*DATA SECTION*.
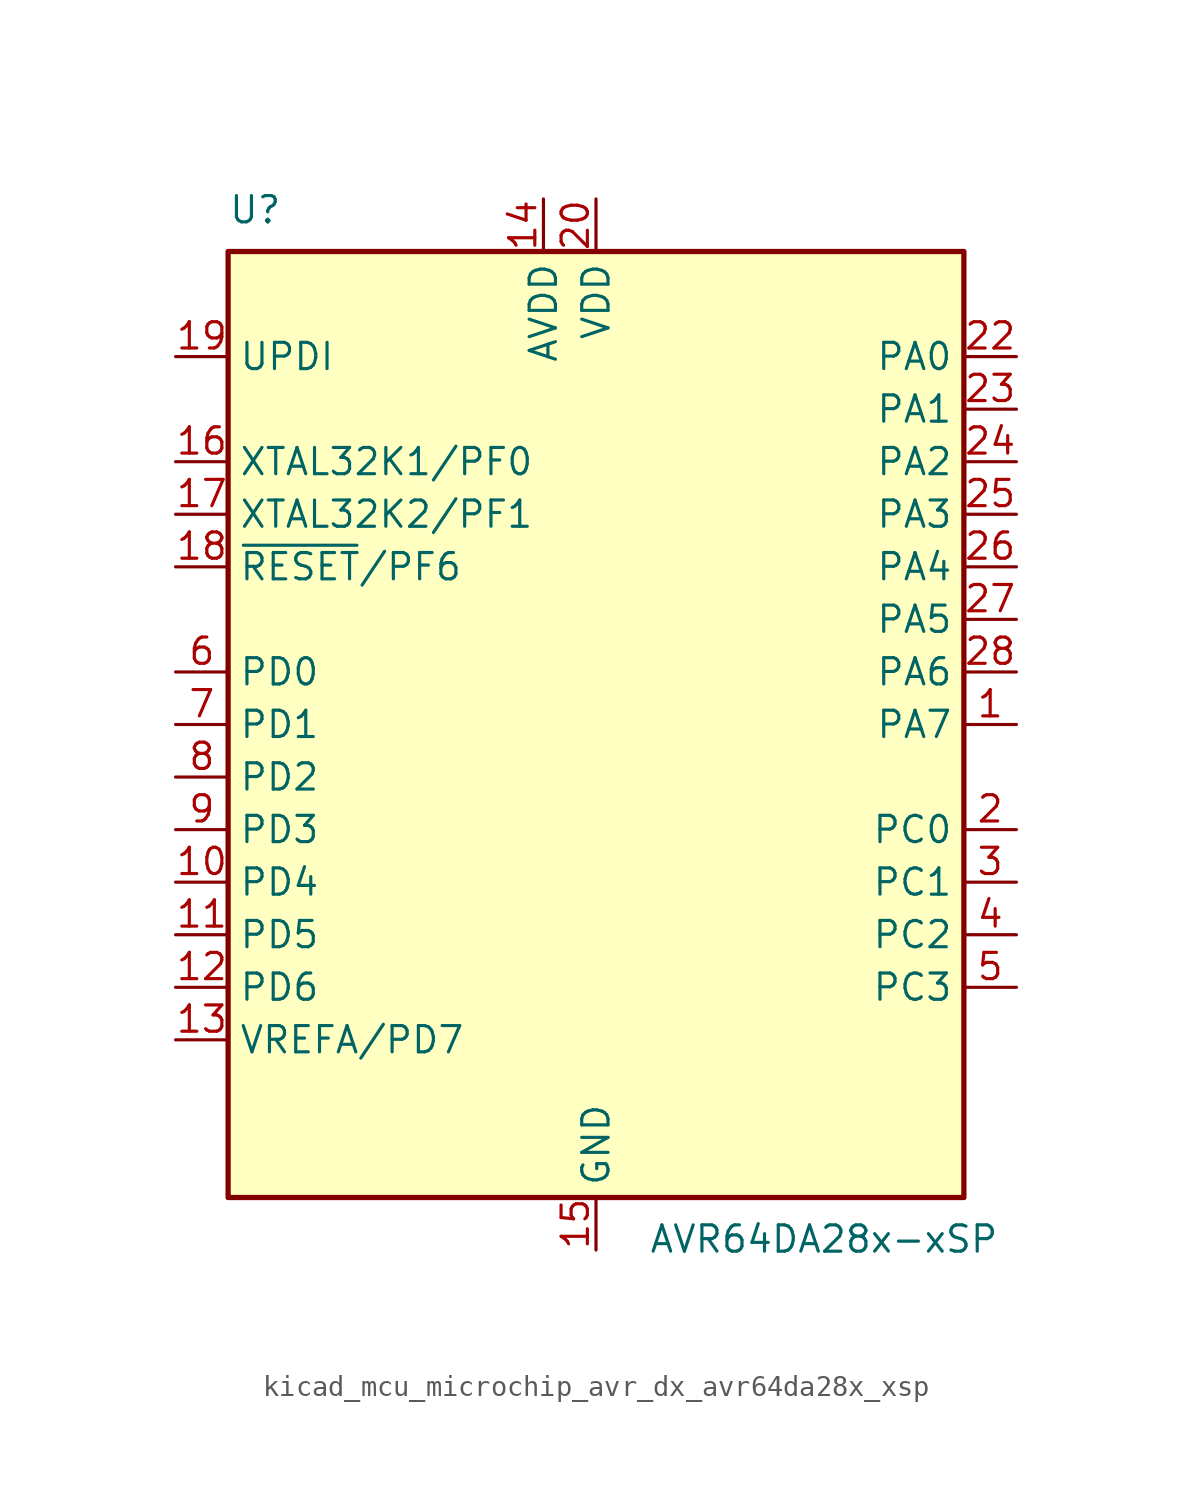
<source format=kicad_sym>
(kicad_symbol_lib
  (version 20220914)
  (generator kicad_symbol_editor)
  (symbol "kicad_mcu_microchip_avr_dx_avr64da28x_xsp"
    (property "Reference" "U"
      (at -17.78 24.13 0)
      (effects (font (size 1.27 1.27)) (justify left bottom)))
    (property "Value" "AVR64DA28x-xSP"
      (at 2.54 -24.13 0)
      (effects (font (size 1.27 1.27)) (justify left top)))
    (symbol "kicad_mcu_microchip_avr_dx_avr64da28x_xsp_0_1"
      (rectangle (start -17.78 22.86) (end 17.78 -22.86) (stroke (width 0.254) (type default)) (fill (type background))))
    (symbol "kicad_mcu_microchip_avr_dx_avr64da28x_xsp_1_1"
      (pin bidirectional line (at 20.32 0 180) (length 2.54) (name "PA7" (effects (font (size 1.27 1.27)))) (number "1" (effects (font (size 1.27 1.27)))))
      (pin bidirectional line (at -20.32 -7.62 0) (length 2.54) (name "PD4" (effects (font (size 1.27 1.27)))) (number "10" (effects (font (size 1.27 1.27)))))
      (pin bidirectional line (at -20.32 -10.16 0) (length 2.54) (name "PD5" (effects (font (size 1.27 1.27)))) (number "11" (effects (font (size 1.27 1.27)))))
      (pin bidirectional line (at -20.32 -12.7 0) (length 2.54) (name "PD6" (effects (font (size 1.27 1.27)))) (number "12" (effects (font (size 1.27 1.27)))))
      (pin bidirectional line (at -20.32 -15.24 0) (length 2.54) (name "VREFA/PD7" (effects (font (size 1.27 1.27)))) (number "13" (effects (font (size 1.27 1.27)))))
      (pin power_in line (at -2.54 25.4 270) (length 2.54) (name "AVDD" (effects (font (size 1.27 1.27)))) (number "14" (effects (font (size 1.27 1.27)))))
      (pin power_in line (at 0 -25.4 90) (length 2.54) (name "GND" (effects (font (size 1.27 1.27)))) (number "15" (effects (font (size 1.27 1.27)))))
      (pin bidirectional line (at -20.32 12.7 0) (length 2.54) (name "XTAL32K1/PF0" (effects (font (size 1.27 1.27)))) (number "16" (effects (font (size 1.27 1.27)))))
      (pin bidirectional line (at -20.32 10.16 0) (length 2.54) (name "XTAL32K2/PF1" (effects (font (size 1.27 1.27)))) (number "17" (effects (font (size 1.27 1.27)))))
      (pin bidirectional line (at -20.32 7.62 0) (length 2.54) (name "~{RESET}/PF6" (effects (font (size 1.27 1.27)))) (number "18" (effects (font (size 1.27 1.27)))))
      (pin input line (at -20.32 17.78 0) (length 2.54) (name "UPDI" (effects (font (size 1.27 1.27)))) (number "19" (effects (font (size 1.27 1.27)))))
      (pin bidirectional line (at 20.32 -5.08 180) (length 2.54) (name "PC0" (effects (font (size 1.27 1.27)))) (number "2" (effects (font (size 1.27 1.27)))))
      (pin power_in line (at 0 25.4 270) (length 2.54) (name "VDD" (effects (font (size 1.27 1.27)))) (number "20" (effects (font (size 1.27 1.27)))))
      (pin passive line (at 0 -25.4 90) (length 2.54) hide (name "GND" (effects (font (size 1.27 1.27)))) (number "21" (effects (font (size 1.27 1.27)))))
      (pin bidirectional line (at 20.32 17.78 180) (length 2.54) (name "PA0" (effects (font (size 1.27 1.27)))) (number "22" (effects (font (size 1.27 1.27)))))
      (pin bidirectional line (at 20.32 15.24 180) (length 2.54) (name "PA1" (effects (font (size 1.27 1.27)))) (number "23" (effects (font (size 1.27 1.27)))))
      (pin bidirectional line (at 20.32 12.7 180) (length 2.54) (name "PA2" (effects (font (size 1.27 1.27)))) (number "24" (effects (font (size 1.27 1.27)))))
      (pin bidirectional line (at 20.32 10.16 180) (length 2.54) (name "PA3" (effects (font (size 1.27 1.27)))) (number "25" (effects (font (size 1.27 1.27)))))
      (pin bidirectional line (at 20.32 7.62 180) (length 2.54) (name "PA4" (effects (font (size 1.27 1.27)))) (number "26" (effects (font (size 1.27 1.27)))))
      (pin bidirectional line (at 20.32 5.08 180) (length 2.54) (name "PA5" (effects (font (size 1.27 1.27)))) (number "27" (effects (font (size 1.27 1.27)))))
      (pin bidirectional line (at 20.32 2.54 180) (length 2.54) (name "PA6" (effects (font (size 1.27 1.27)))) (number "28" (effects (font (size 1.27 1.27)))))
      (pin bidirectional line (at 20.32 -7.62 180) (length 2.54) (name "PC1" (effects (font (size 1.27 1.27)))) (number "3" (effects (font (size 1.27 1.27)))))
      (pin bidirectional line (at 20.32 -10.16 180) (length 2.54) (name "PC2" (effects (font (size 1.27 1.27)))) (number "4" (effects (font (size 1.27 1.27)))))
      (pin bidirectional line (at 20.32 -12.7 180) (length 2.54) (name "PC3" (effects (font (size 1.27 1.27)))) (number "5" (effects (font (size 1.27 1.27)))))
      (pin bidirectional line (at -20.32 2.54 0) (length 2.54) (name "PD0" (effects (font (size 1.27 1.27)))) (number "6" (effects (font (size 1.27 1.27)))))
      (pin bidirectional line (at -20.32 0 0) (length 2.54) (name "PD1" (effects (font (size 1.27 1.27)))) (number "7" (effects (font (size 1.27 1.27)))))
      (pin bidirectional line (at -20.32 -2.54 0) (length 2.54) (name "PD2" (effects (font (size 1.27 1.27)))) (number "8" (effects (font (size 1.27 1.27)))))
      (pin bidirectional line (at -20.32 -5.08 0) (length 2.54) (name "PD3" (effects (font (size 1.27 1.27)))) (number "9" (effects (font (size 1.27 1.27))))))))
</source>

*WORK REQUIRED*. Reproduce every record above exactly as given, excluding pictures from the result.

*RESULT OF THIS TASK*.
<source format=kicad_sym>
(kicad_symbol_lib
  (version 20220914)
  (generator kicad_symbol_editor)
  (symbol "kicad_mcu_microchip_avr_dx_avr64da28x_xsp"
    (property "Reference" "U"
      (at -17.78 24.13 0)
      (effects (font (size 1.27 1.27)) (justify left bottom)))
    (property "Value" "AVR64DA28x-xSP"
      (at 2.54 -24.13 0)
      (effects (font (size 1.27 1.27)) (justify left top)))
    (symbol "kicad_mcu_microchip_avr_dx_avr64da28x_xsp_0_1"
      (rectangle (start -17.78 22.86) (end 17.78 -22.86) (stroke (width 0.254) (type default)) (fill (type background))))
    (symbol "kicad_mcu_microchip_avr_dx_avr64da28x_xsp_1_1"
      (pin bidirectional line (at 20.32 0 180) (length 2.54) (name "PA7" (effects (font (size 1.27 1.27)))) (number "1" (effects (font (size 1.27 1.27)))))
      (pin bidirectional line (at -20.32 -7.62 0) (length 2.54) (name "PD4" (effects (font (size 1.27 1.27)))) (number "10" (effects (font (size 1.27 1.27)))))
      (pin bidirectional line (at -20.32 -10.16 0) (length 2.54) (name "PD5" (effects (font (size 1.27 1.27)))) (number "11" (effects (font (size 1.27 1.27)))))
      (pin bidirectional line (at -20.32 -12.7 0) (length 2.54) (name "PD6" (effects (font (size 1.27 1.27)))) (number "12" (effects (font (size 1.27 1.27)))))
      (pin bidirectional line (at -20.32 -15.24 0) (length 2.54) (name "VREFA/PD7" (effects (font (size 1.27 1.27)))) (number "13" (effects (font (size 1.27 1.27)))))
      (pin power_in line (at -2.54 25.4 270) (length 2.54) (name "AVDD" (effects (font (size 1.27 1.27)))) (number "14" (effects (font (size 1.27 1.27)))))
      (pin power_in line (at 0 -25.4 90) (length 2.54) (name "GND" (effects (font (size 1.27 1.27)))) (number "15" (effects (font (size 1.27 1.27)))))
      (pin bidirectional line (at -20.32 12.7 0) (length 2.54) (name "XTAL32K1/PF0" (effects (font (size 1.27 1.27)))) (number "16" (effects (font (size 1.27 1.27)))))
      (pin bidirectional line (at -20.32 10.16 0) (length 2.54) (name "XTAL32K2/PF1" (effects (font (size 1.27 1.27)))) (number "17" (effects (font (size 1.27 1.27)))))
      (pin bidirectional line (at -20.32 7.62 0) (length 2.54) (name "~{RESET}/PF6" (effects (font (size 1.27 1.27)))) (number "18" (effects (font (size 1.27 1.27)))))
      (pin input line (at -20.32 17.78 0) (length 2.54) (name "UPDI" (effects (font (size 1.27 1.27)))) (number "19" (effects (font (size 1.27 1.27)))))
      (pin bidirectional line (at 20.32 -5.08 180) (length 2.54) (name "PC0" (effects (font (size 1.27 1.27)))) (number "2" (effects (font (size 1.27 1.27)))))
      (pin power_in line (at 0 25.4 270) (length 2.54) (name "VDD" (effects (font (size 1.27 1.27)))) (number "20" (effects (font (size 1.27 1.27)))))
      (pin passive line (at 0 -25.4 90) (length 2.54) hide (name "GND" (effects (font (size 1.27 1.27)))) (number "21" (effects (font (size 1.27 1.27)))))
      (pin bidirectional line (at 20.32 17.78 180) (length 2.54) (name "PA0" (effects (font (size 1.27 1.27)))) (number "22" (effects (font (size 1.27 1.27)))))
      (pin bidirectional line (at 20.32 15.24 180) (length 2.54) (name "PA1" (effects (font (size 1.27 1.27)))) (number "23" (effects (font (size 1.27 1.27)))))
      (pin bidirectional line (at 20.32 12.7 180) (length 2.54) (name "PA2" (effects (font (size 1.27 1.27)))) (number "24" (effects (font (size 1.27 1.27)))))
      (pin bidirectional line (at 20.32 10.16 180) (length 2.54) (name "PA3" (effects (font (size 1.27 1.27)))) (number "25" (effects (font (size 1.27 1.27)))))
      (pin bidirectional line (at 20.32 7.62 180) (length 2.54) (name "PA4" (effects (font (size 1.27 1.27)))) (number "26" (effects (font (size 1.27 1.27)))))
      (pin bidirectional line (at 20.32 5.08 180) (length 2.54) (name "PA5" (effects (font (size 1.27 1.27)))) (number "27" (effects (font (size 1.27 1.27)))))
      (pin bidirectional line (at 20.32 2.54 180) (length 2.54) (name "PA6" (effects (font (size 1.27 1.27)))) (number "28" (effects (font (size 1.27 1.27)))))
      (pin bidirectional line (at 20.32 -7.62 180) (length 2.54) (name "PC1" (effects (font (size 1.27 1.27)))) (number "3" (effects (font (size 1.27 1.27)))))
      (pin bidirectional line (at 20.32 -10.16 180) (length 2.54) (name "PC2" (effects (font (size 1.27 1.27)))) (number "4" (effects (font (size 1.27 1.27)))))
      (pin bidirectional line (at 20.32 -12.7 180) (length 2.54) (name "PC3" (effects (font (size 1.27 1.27)))) (number "5" (effects (font (size 1.27 1.27)))))
      (pin bidirectional line (at -20.32 2.54 0) (length 2.54) (name "PD0" (effects (font (size 1.27 1.27)))) (number "6" (effects (font (size 1.27 1.27)))))
      (pin bidirectional line (at -20.32 0 0) (length 2.54) (name "PD1" (effects (font (size 1.27 1.27)))) (number "7" (effects (font (size 1.27 1.27)))))
      (pin bidirectional line (at -20.32 -2.54 0) (length 2.54) (name "PD2" (effects (font (size 1.27 1.27)))) (number "8" (effects (font (size 1.27 1.27)))))
      (pin bidirectional line (at -20.32 -5.08 0) (length 2.54) (name "PD3" (effects (font (size 1.27 1.27)))) (number "9" (effects (font (size 1.27 1.27))))))))
</source>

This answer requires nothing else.